Saved data entries

■ ■ ■ ■ ■

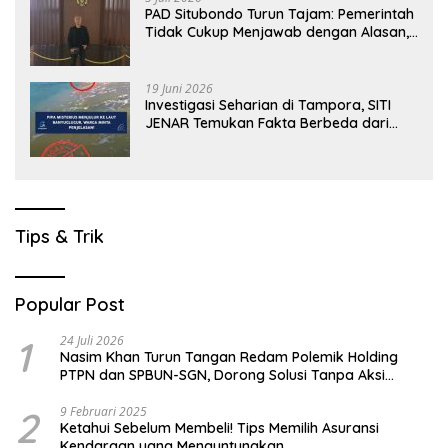
PAD Situbondo Turun Tajam: Pemerintah
Tidak Cukup Menjawab dengan Alasan,
Tetapi Harus Menunjukkan Akuntabilitas.
19 Juni 2026
Investigasi Seharian di Tampora, SITI
JENAR Temukan Fakta Berbeda dari
Narasi yang Viral
Tips & Trik
Popular Post
1
24 Juli 2026
Nasim Khan Turun Tangan Redam Polemik Holding
PTPN dan SPBUN-SGN, Dorong Solusi Tanpa Aksi
Jalanan
2
9 Februari 2025
Ketahui Sebelum Membeli! Tips Memilih Asuransi
Kendaraan yang Menguntungkan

■ ■ ■ ■ ■

Set every record down verbatim. No pictures belong in the copy.

PAD Situbondo Turun Tajam: Pemerintah
Tidak Cukup Menjawab dengan Alasan,
Tetapi Harus Menunjukkan Akuntabilitas.
19 Juni 2026
Investigasi Seharian di Tampora, SITI
JENAR Temukan Fakta Berbeda dari
Narasi yang Viral
Tips & Trik
Popular Post
1
24 Juli 2026
Nasim Khan Turun Tangan Redam Polemik Holding
PTPN dan SPBUN-SGN, Dorong Solusi Tanpa Aksi
Jalanan
2
9 Februari 2025
Ketahui Sebelum Membeli! Tips Memilih Asuransi
Kendaraan yang Menguntungkan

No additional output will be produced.